“Have mercy on me, O God, because of your unfailing love. Because of your great compassion, blot out the stain of my sins… Against you, and you alone, have I sinned; I have done what is evil in your sight” (Psalm 51: 1,4).
It is important to distinguish between two kinds of sorrow for sin. The one has to do with feeling sorry over some wrong or sin we have committed. This kind of sorrow is a sort of compensation or atonement for the wrong, however there is no real repentance, no true sorrow for sin. It is merely wounded self-love. It is sorrow over weakness, over the fact that when we were put to the test, we found to our chagrin that we had failed. This is nothing but wounded pride—sorrow that we did not do better, that we were not so good as we and others thought.
There is a vast difference between divine and human sorrow. True contrition occurs when God turns and looks upon us. Human sorrow is turning and looking upon ourselves. There is nothing wrong in us turning and looking at oneself—only there is a danger. We can miss the most authentic experience of life in the imitation. For genuine repentance consists of feeling deeply our human helplessness, of knowing how God comes to us when we are completely broken.
In the end, it is God looking into the sinner’s face that matters. Luke brings out the distinction between divine and human sorrow in the prodigal son’s life. “He came to himself,” and then “he came to his father.” So we are always coming to ourselves. We are always finding out, like the prodigal, the miserable bargains we have made.

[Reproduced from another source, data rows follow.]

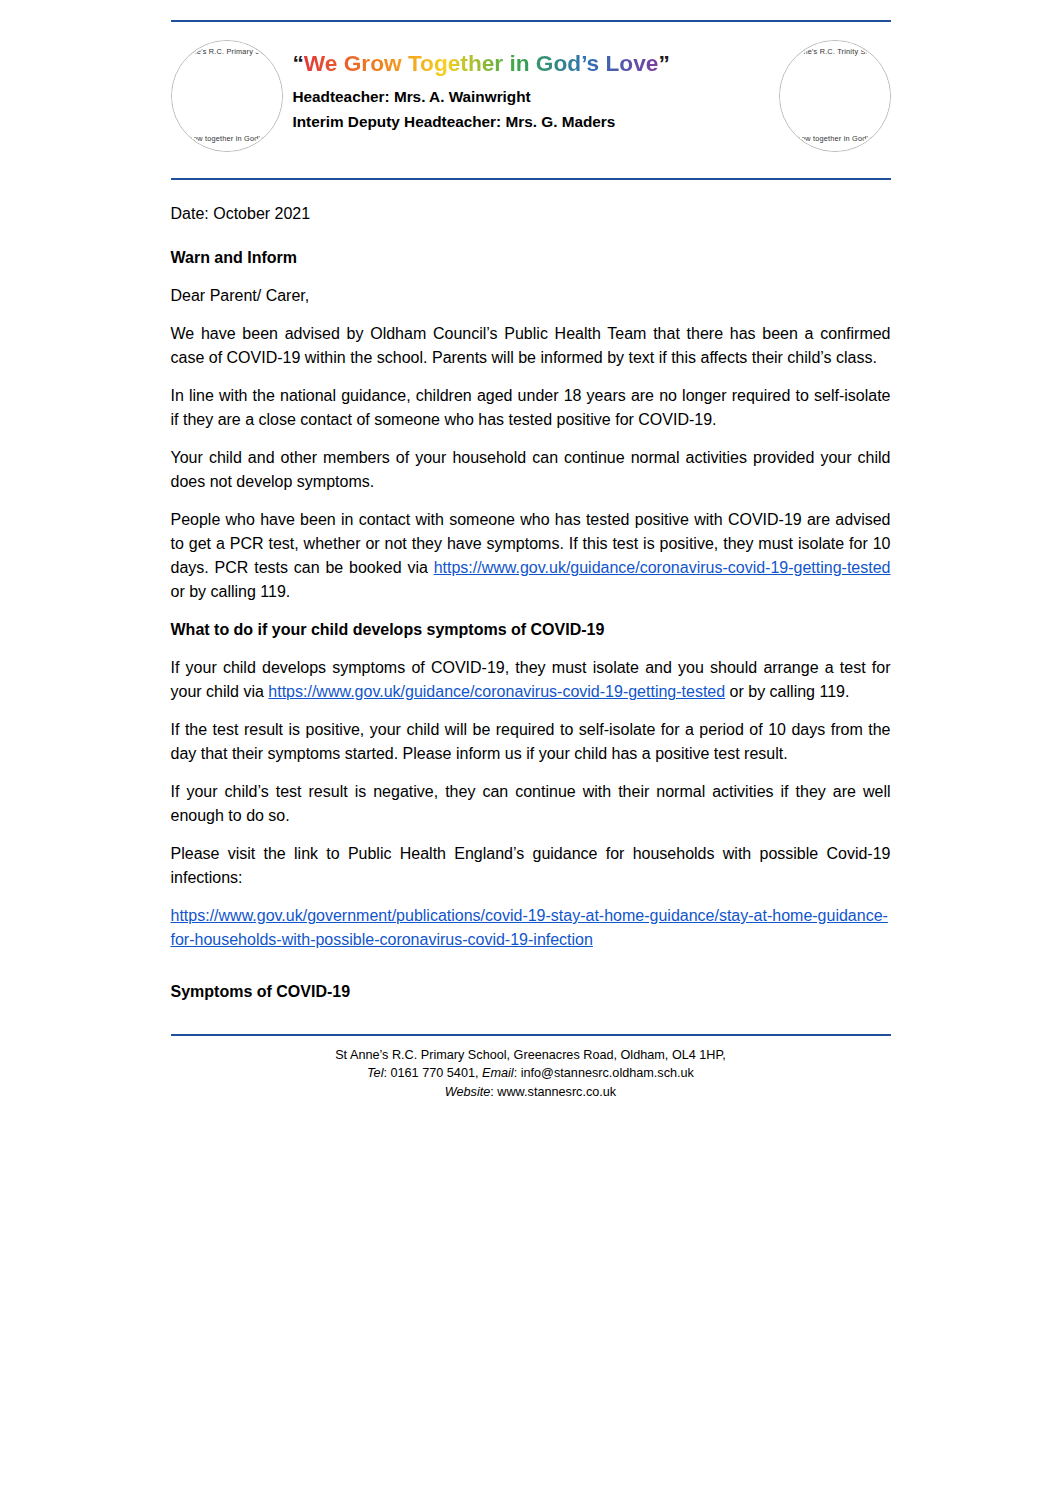St Anne's R.C. Primary School
We grow together in God's love
“We Grow Together in God’s Love”
Headteacher: Mrs. A. Wainwright
Interim Deputy Headteacher: Mrs. G. Maders
St Anne's R.C. Trinity School
We grow together in God's love
Date: October 2021
Warn and Inform
Dear Parent/ Carer,
We have been advised by Oldham Council’s Public Health Team that there has been a confirmed case of COVID-19 within the school. Parents will be informed by text if this affects their child’s class.
In line with the national guidance, children aged under 18 years are no longer required to self-isolate if they are a close contact of someone who has tested positive for COVID-19.
Your child and other members of your household can continue normal activities provided your child does not develop symptoms.
People who have been in contact with someone who has tested positive with COVID-19 are advised to get a PCR test, whether or not they have symptoms. If this test is positive, they must isolate for 10 days. PCR tests can be booked via https://www.gov.uk/guidance/coronavirus-covid-19-getting-tested or by calling 119.
What to do if your child develops symptoms of COVID-19
If your child develops symptoms of COVID-19, they must isolate and you should arrange a test for your child via https://www.gov.uk/guidance/coronavirus-covid-19-getting-tested or by calling 119.
If the test result is positive, your child will be required to self-isolate for a period of 10 days from the day that their symptoms started. Please inform us if your child has a positive test result.
If your child’s test result is negative, they can continue with their normal activities if they are well enough to do so.
Please visit the link to Public Health England’s guidance for households with possible Covid-19 infections:
https://www.gov.uk/government/publications/covid-19-stay-at-home-guidance/stay-at-home-guidance-for-households-with-possible-coronavirus-covid-19-infection
Symptoms of COVID-19
St Anne’s R.C. Primary School, Greenacres Road, Oldham, OL4 1HP,
Tel: 0161 770 5401, Email: info@stannesrc.oldham.sch.uk
Website: www.stannesrc.co.uk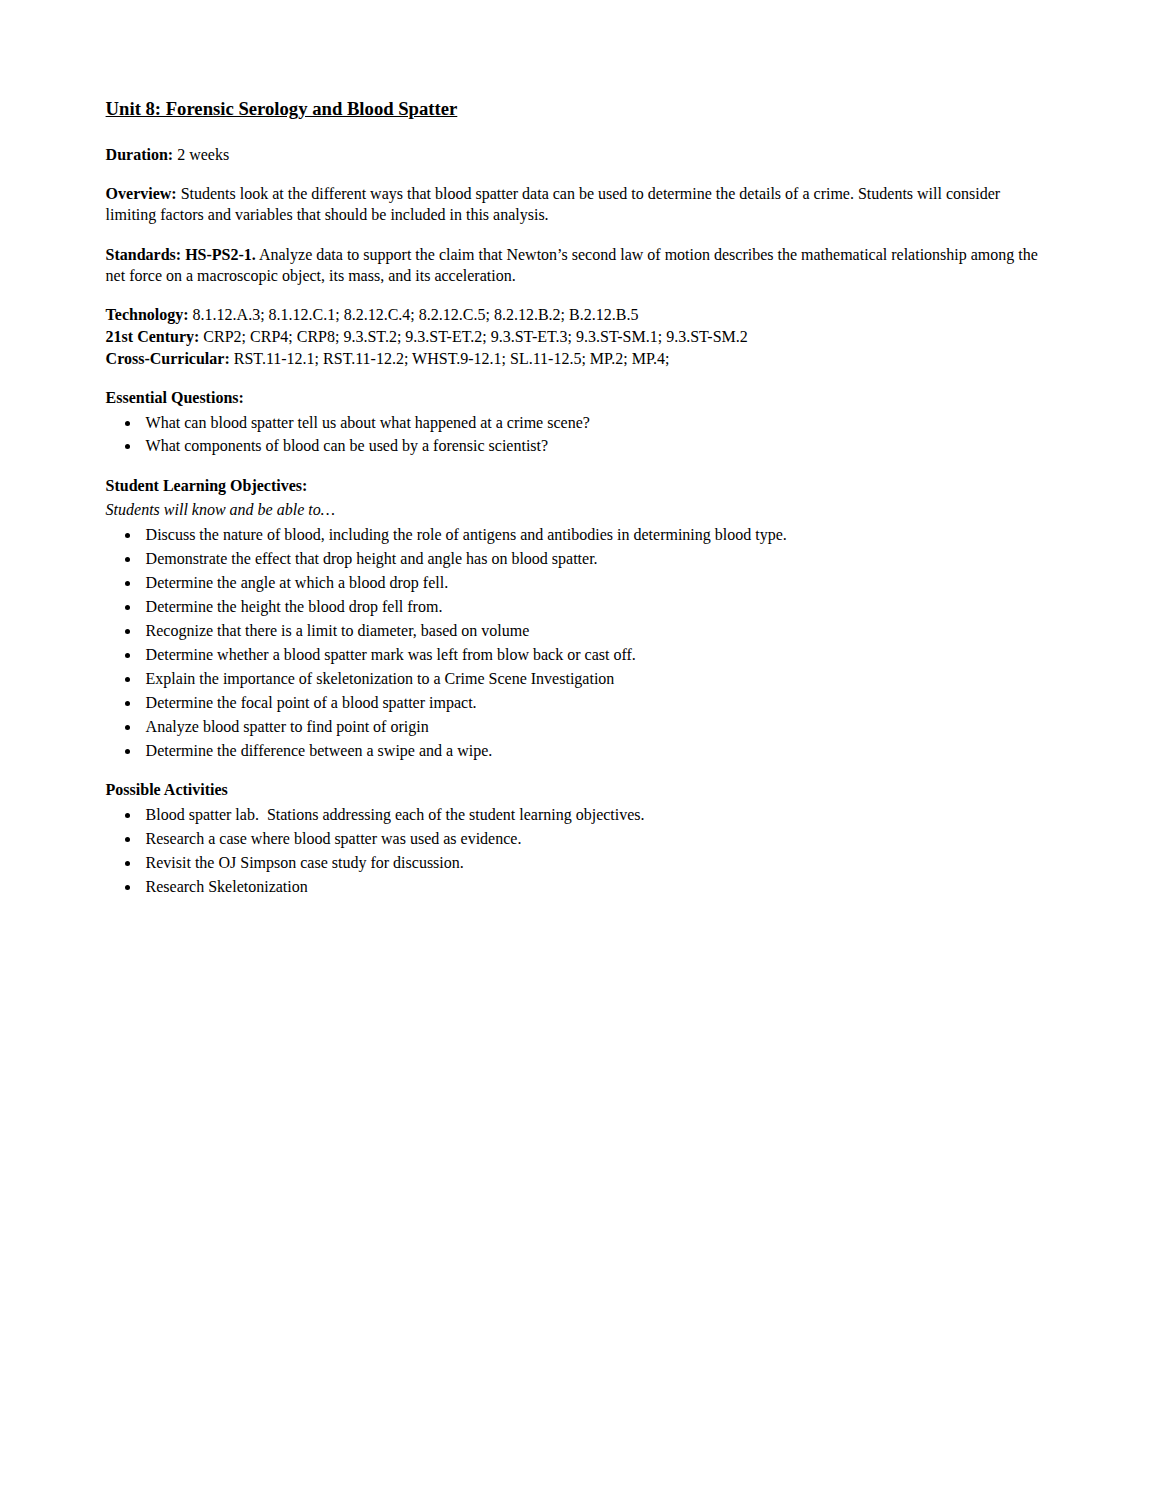Unit 8: Forensic Serology and Blood Spatter
Duration: 2 weeks
Overview: Students look at the different ways that blood spatter data can be used to determine the details of a crime. Students will consider limiting factors and variables that should be included in this analysis.
Standards: HS-PS2-1. Analyze data to support the claim that Newton’s second law of motion describes the mathematical relationship among the net force on a macroscopic object, its mass, and its acceleration.
Technology: 8.1.12.A.3; 8.1.12.C.1; 8.2.12.C.4; 8.2.12.C.5; 8.2.12.B.2; B.2.12.B.5
21st Century: CRP2; CRP4; CRP8; 9.3.ST.2; 9.3.ST-ET.2; 9.3.ST-ET.3; 9.3.ST-SM.1; 9.3.ST-SM.2
Cross-Curricular: RST.11-12.1; RST.11-12.2; WHST.9-12.1; SL.11-12.5; MP.2; MP.4;
Essential Questions:
What can blood spatter tell us about what happened at a crime scene?
What components of blood can be used by a forensic scientist?
Student Learning Objectives:
Students will know and be able to…
Discuss the nature of blood, including the role of antigens and antibodies in determining blood type.
Demonstrate the effect that drop height and angle has on blood spatter.
Determine the angle at which a blood drop fell.
Determine the height the blood drop fell from.
Recognize that there is a limit to diameter, based on volume
Determine whether a blood spatter mark was left from blow back or cast off.
Explain the importance of skeletonization to a Crime Scene Investigation
Determine the focal point of a blood spatter impact.
Analyze blood spatter to find point of origin
Determine the difference between a swipe and a wipe.
Possible Activities
Blood spatter lab. Stations addressing each of the student learning objectives.
Research a case where blood spatter was used as evidence.
Revisit the OJ Simpson case study for discussion.
Research Skeletonization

We misunderstand God altogether if we think he seals coarsely with our souls. When God speaks, he speaks so softly that no one hears the whisper but you. Today, perhaps, the Lord is turning and looking at you. Stay right where you are. Don’t return into the hustle and bustle of life until the Lord has also turned and looked on you again, as he looked at the thief on the cross, and until you have beheld the “glory of the love of God in the face of Jesus.”